# inverse z-transform

Discussion in 'Homework Help' started by vvkannan, Feb 28, 2009.

1. ### vvkannan Thread Starter Active Member

Aug 9, 2008
138
11
Hello all,

I have a question on z-transforms.the question states
"determine the casual signal x(n) having the z-transform
X(z) = 1/(1-2z^-1)(1 - z^-1)^2.

if i solve this by rewriting as

X(z)/z = z^2 /(z-2)(z-1)^2

i get x(n) as 4(2^n) u(n) - 3u(n) - nu(n).

But if i try to find the value by writing the partial fractions for the given function as it is
(i.e) A/(1 - 2z^-1) + B/(1 - z^-1) + C /(1 - z^-1)^2
i get A,B,C as 4,-2,-1

i get x(n) as 4(2^n) - 2u(n) - n u(n)

i dont know where iam going wrong.
is it right on my part to take partial fractions as i have done in the second case and solve the given function in z-inverse as it is?

Thank you

2. ### GirishC Active Member

Jan 23, 2009
58
0
Your technique for partial fraction is wrong. carefully look on how to solve repeated root by partial fraction method.

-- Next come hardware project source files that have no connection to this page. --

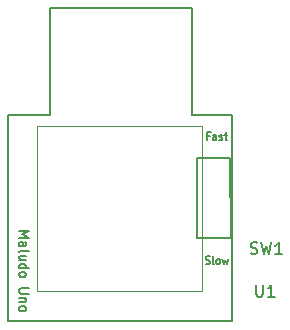
<source format=gbr>
%TF.GenerationSoftware,KiCad,Pcbnew,(5.1.6)-1*%
%TF.CreationDate,2020-09-22T19:12:10+02:00*%
%TF.ProjectId,Uno,556e6f2e-6b69-4636-9164-5f7063625858,rev?*%
%TF.SameCoordinates,Original*%
%TF.FileFunction,Legend,Top*%
%TF.FilePolarity,Positive*%
%FSLAX46Y46*%
G04 Gerber Fmt 4.6, Leading zero omitted, Abs format (unit mm)*
G04 Created by KiCad (PCBNEW (5.1.6)-1) date 2020-09-22 19:12:10*
%MOMM*%
%LPD*%
G01*
G04 APERTURE LIST*
%ADD10C,0.150000*%
%ADD11C,0.120000*%
G04 APERTURE END LIST*
D10*
X48085714Y-94683333D02*
X48171428Y-94716666D01*
X48314285Y-94716666D01*
X48371428Y-94683333D01*
X48400000Y-94650000D01*
X48428571Y-94583333D01*
X48428571Y-94516666D01*
X48400000Y-94450000D01*
X48371428Y-94416666D01*
X48314285Y-94383333D01*
X48200000Y-94350000D01*
X48142857Y-94316666D01*
X48114285Y-94283333D01*
X48085714Y-94216666D01*
X48085714Y-94150000D01*
X48114285Y-94083333D01*
X48142857Y-94050000D01*
X48200000Y-94016666D01*
X48342857Y-94016666D01*
X48428571Y-94050000D01*
X48771428Y-94716666D02*
X48714285Y-94683333D01*
X48685714Y-94616666D01*
X48685714Y-94016666D01*
X49085714Y-94716666D02*
X49028571Y-94683333D01*
X49000000Y-94650000D01*
X48971428Y-94583333D01*
X48971428Y-94383333D01*
X49000000Y-94316666D01*
X49028571Y-94283333D01*
X49085714Y-94250000D01*
X49171428Y-94250000D01*
X49228571Y-94283333D01*
X49257142Y-94316666D01*
X49285714Y-94383333D01*
X49285714Y-94583333D01*
X49257142Y-94650000D01*
X49228571Y-94683333D01*
X49171428Y-94716666D01*
X49085714Y-94716666D01*
X49485714Y-94250000D02*
X49600000Y-94716666D01*
X49714285Y-94383333D01*
X49828571Y-94716666D01*
X49942857Y-94250000D01*
X48400000Y-83850000D02*
X48200000Y-83850000D01*
X48200000Y-84216666D02*
X48200000Y-83516666D01*
X48485714Y-83516666D01*
X48971428Y-84216666D02*
X48971428Y-83850000D01*
X48942857Y-83783333D01*
X48885714Y-83750000D01*
X48771428Y-83750000D01*
X48714285Y-83783333D01*
X48971428Y-84183333D02*
X48914285Y-84216666D01*
X48771428Y-84216666D01*
X48714285Y-84183333D01*
X48685714Y-84116666D01*
X48685714Y-84050000D01*
X48714285Y-83983333D01*
X48771428Y-83950000D01*
X48914285Y-83950000D01*
X48971428Y-83916666D01*
X49228571Y-84183333D02*
X49285714Y-84216666D01*
X49400000Y-84216666D01*
X49457142Y-84183333D01*
X49485714Y-84116666D01*
X49485714Y-84083333D01*
X49457142Y-84016666D01*
X49400000Y-83983333D01*
X49314285Y-83983333D01*
X49257142Y-83950000D01*
X49228571Y-83883333D01*
X49228571Y-83850000D01*
X49257142Y-83783333D01*
X49314285Y-83750000D01*
X49400000Y-83750000D01*
X49457142Y-83783333D01*
X49657142Y-83750000D02*
X49885714Y-83750000D01*
X49742857Y-83516666D02*
X49742857Y-84116666D01*
X49771428Y-84183333D01*
X49828571Y-84216666D01*
X49885714Y-84216666D01*
%TO.C,SW1*%
X50150000Y-85750000D02*
X50200000Y-92500000D01*
X47300000Y-85750000D02*
X50150000Y-85750000D01*
X47300000Y-92500000D02*
X47300000Y-85750000D01*
X50200000Y-92500000D02*
X47300000Y-92500000D01*
%TO.C,U1*%
X31310000Y-99540000D02*
X50310000Y-99540000D01*
X34850000Y-82040000D02*
X31310000Y-82040000D01*
X46880000Y-73040000D02*
X46880000Y-82040000D01*
X46880000Y-73040000D02*
X34850000Y-73040000D01*
X31310000Y-82040000D02*
X31310000Y-99540000D01*
X46880000Y-82040000D02*
X50310000Y-82040000D01*
X50310000Y-82040000D02*
X50310000Y-99540000D01*
X34850000Y-73040000D02*
X34850000Y-82040000D01*
D11*
%TO.C,Maludo Uno*%
X33775000Y-83045000D02*
X47745000Y-83045000D01*
X47745000Y-83045000D02*
X47745000Y-97015000D01*
X47745000Y-97015000D02*
X33775000Y-97015000D01*
X33775000Y-97015000D02*
X33775000Y-83045000D01*
%TO.C,SW1*%
D10*
X51866666Y-93804761D02*
X52009523Y-93852380D01*
X52247619Y-93852380D01*
X52342857Y-93804761D01*
X52390476Y-93757142D01*
X52438095Y-93661904D01*
X52438095Y-93566666D01*
X52390476Y-93471428D01*
X52342857Y-93423809D01*
X52247619Y-93376190D01*
X52057142Y-93328571D01*
X51961904Y-93280952D01*
X51914285Y-93233333D01*
X51866666Y-93138095D01*
X51866666Y-93042857D01*
X51914285Y-92947619D01*
X51961904Y-92900000D01*
X52057142Y-92852380D01*
X52295238Y-92852380D01*
X52438095Y-92900000D01*
X52771428Y-92852380D02*
X53009523Y-93852380D01*
X53200000Y-93138095D01*
X53390476Y-93852380D01*
X53628571Y-92852380D01*
X54533333Y-93852380D02*
X53961904Y-93852380D01*
X54247619Y-93852380D02*
X54247619Y-92852380D01*
X54152380Y-92995238D01*
X54057142Y-93090476D01*
X53961904Y-93138095D01*
%TO.C,U1*%
X52338095Y-96452380D02*
X52338095Y-97261904D01*
X52385714Y-97357142D01*
X52433333Y-97404761D01*
X52528571Y-97452380D01*
X52719047Y-97452380D01*
X52814285Y-97404761D01*
X52861904Y-97357142D01*
X52909523Y-97261904D01*
X52909523Y-96452380D01*
X53909523Y-97452380D02*
X53338095Y-97452380D01*
X53623809Y-97452380D02*
X53623809Y-96452380D01*
X53528571Y-96595238D01*
X53433333Y-96690476D01*
X53338095Y-96738095D01*
%TO.C,Maludo Uno*%
X32278095Y-91928571D02*
X33078095Y-91928571D01*
X32506666Y-92195238D01*
X33078095Y-92461904D01*
X32278095Y-92461904D01*
X32278095Y-93185714D02*
X32697142Y-93185714D01*
X32773333Y-93147619D01*
X32811428Y-93071428D01*
X32811428Y-92919047D01*
X32773333Y-92842857D01*
X32316190Y-93185714D02*
X32278095Y-93109523D01*
X32278095Y-92919047D01*
X32316190Y-92842857D01*
X32392380Y-92804761D01*
X32468571Y-92804761D01*
X32544761Y-92842857D01*
X32582857Y-92919047D01*
X32582857Y-93109523D01*
X32620952Y-93185714D01*
X32278095Y-93680952D02*
X32316190Y-93604761D01*
X32392380Y-93566666D01*
X33078095Y-93566666D01*
X32811428Y-94328571D02*
X32278095Y-94328571D01*
X32811428Y-93985714D02*
X32392380Y-93985714D01*
X32316190Y-94023809D01*
X32278095Y-94100000D01*
X32278095Y-94214285D01*
X32316190Y-94290476D01*
X32354285Y-94328571D01*
X32278095Y-95052380D02*
X33078095Y-95052380D01*
X32316190Y-95052380D02*
X32278095Y-94976190D01*
X32278095Y-94823809D01*
X32316190Y-94747619D01*
X32354285Y-94709523D01*
X32430476Y-94671428D01*
X32659047Y-94671428D01*
X32735238Y-94709523D01*
X32773333Y-94747619D01*
X32811428Y-94823809D01*
X32811428Y-94976190D01*
X32773333Y-95052380D01*
X32278095Y-95547619D02*
X32316190Y-95471428D01*
X32354285Y-95433333D01*
X32430476Y-95395238D01*
X32659047Y-95395238D01*
X32735238Y-95433333D01*
X32773333Y-95471428D01*
X32811428Y-95547619D01*
X32811428Y-95661904D01*
X32773333Y-95738095D01*
X32735238Y-95776190D01*
X32659047Y-95814285D01*
X32430476Y-95814285D01*
X32354285Y-95776190D01*
X32316190Y-95738095D01*
X32278095Y-95661904D01*
X32278095Y-95547619D01*
X33078095Y-96766666D02*
X32430476Y-96766666D01*
X32354285Y-96804761D01*
X32316190Y-96842857D01*
X32278095Y-96919047D01*
X32278095Y-97071428D01*
X32316190Y-97147619D01*
X32354285Y-97185714D01*
X32430476Y-97223809D01*
X33078095Y-97223809D01*
X32811428Y-97604761D02*
X32278095Y-97604761D01*
X32735238Y-97604761D02*
X32773333Y-97642857D01*
X32811428Y-97719047D01*
X32811428Y-97833333D01*
X32773333Y-97909523D01*
X32697142Y-97947619D01*
X32278095Y-97947619D01*
X32278095Y-98442857D02*
X32316190Y-98366666D01*
X32354285Y-98328571D01*
X32430476Y-98290476D01*
X32659047Y-98290476D01*
X32735238Y-98328571D01*
X32773333Y-98366666D01*
X32811428Y-98442857D01*
X32811428Y-98557142D01*
X32773333Y-98633333D01*
X32735238Y-98671428D01*
X32659047Y-98709523D01*
X32430476Y-98709523D01*
X32354285Y-98671428D01*
X32316190Y-98633333D01*
X32278095Y-98557142D01*
X32278095Y-98442857D01*
%TD*%
M02*

</source>
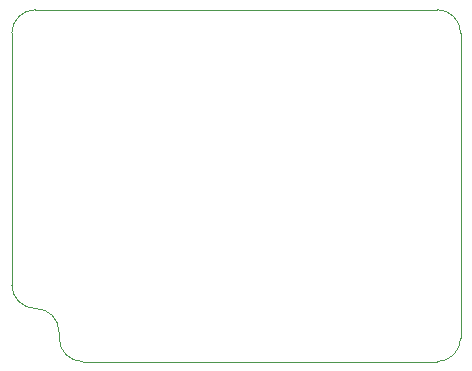
<source format=gm1>
G04 #@! TF.FileFunction,Profile,NP*
%FSLAX46Y46*%
G04 Gerber Fmt 4.6, Leading zero omitted, Abs format (unit mm)*
G04 Created by KiCad (PCBNEW 4.0.4-stable) date Wednesday, September 27, 2017 'PMt' 07:19:19 PM*
%MOMM*%
%LPD*%
G01*
G04 APERTURE LIST*
%ADD10C,0.100000*%
G04 APERTURE END LIST*
D10*
X144000000Y-123000000D02*
G75*
G03X142000000Y-121000000I-2000000J0D01*
G01*
X144000000Y-123500000D02*
G75*
G03X146000000Y-125500000I2000000J0D01*
G01*
X176000000Y-125500000D02*
G75*
G03X178000000Y-123500000I0J2000000D01*
G01*
X178000000Y-97700000D02*
G75*
G03X176000000Y-95700000I-2000000J0D01*
G01*
X142000000Y-95700000D02*
G75*
G03X140000000Y-97700000I0J-2000000D01*
G01*
X140000000Y-119000000D02*
G75*
G03X142000000Y-121000000I2000000J0D01*
G01*
X144000000Y-123500000D02*
X144000000Y-123000000D01*
X176000000Y-125500000D02*
X146000000Y-125500000D01*
X140000000Y-119000000D02*
X140000000Y-97700000D01*
X142000000Y-95700000D02*
X176000000Y-95700000D01*
X178000000Y-97700000D02*
X178000000Y-123500000D01*
M02*

</source>
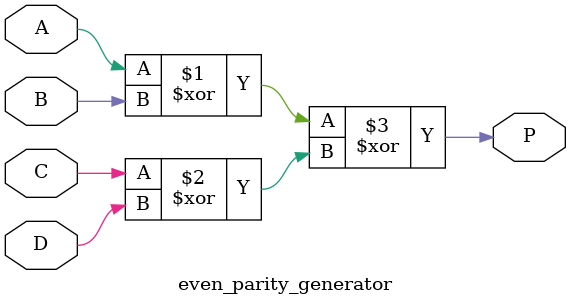
<source format=v>
`timescale 1ns / 1ps

module even_parity_generator(A, B, C, D, P);
    input A, B, C, D;
    output P;

    assign P = ((A^B)^(C^D));
endmodule

</source>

3. ### vvkannan Thread Starter Active Member

Aug 9, 2008
138
11
Thank you for responding.

do you mean the second method?

A and C are solved as usual.
For B heres how i did it

differentiating [1/(1 - 2z^-1)] with respect to z^-1 and subtituting
z^-1 = 1 and i get -2.
is this method wrong?
Or is it wrong to find the partial fraction without inverting the z^-1.
Thank you

4. ### GirishC Active Member

Jan 23, 2009
58
0
I find A = 4, C = -1

so I substitue Z = 0 and solve for equation

Z^2/(Z-2)(Z-1)^2 = A/(Z-2) + B/(Z-2) + c/(Z-1)^2

I get B = -3

so which is equal to your first answer

5. ### vvkannan Thread Starter Active Member

Aug 9, 2008
138
11
Yes GirishC i get A=4,B=-3 AND C=-1 when i convert the given function into a rational function in Z

But my question is why am i not getting this answer when i try to find inverse z-transform keeping the given function as it is.(i.e) without converting it into a function of Z but keeping it in z^-1 form.
Hope you understand what i mean

6. ### GirishC Active Member

Jan 23, 2009
58
0
Your denominator has lesser power(Z^-1) than numerator (Z^0).

Girish

7. ### vvkannan Thread Starter Active Member

Aug 9, 2008
138
11
Yes the numerator has greater power in Z which means when divided it will result in positive powers of Z.

positive powers of Z would result in an anticasual signal.

So to get the casual signal we need lesser powers of z in numerator,correct?

So on the other hand if it was asked to find an 'anticasual' signal can i do it the second way? that is keeping the powers of Z in numerator greater than denominator?
Thank you ,your last answer cleared me up a bit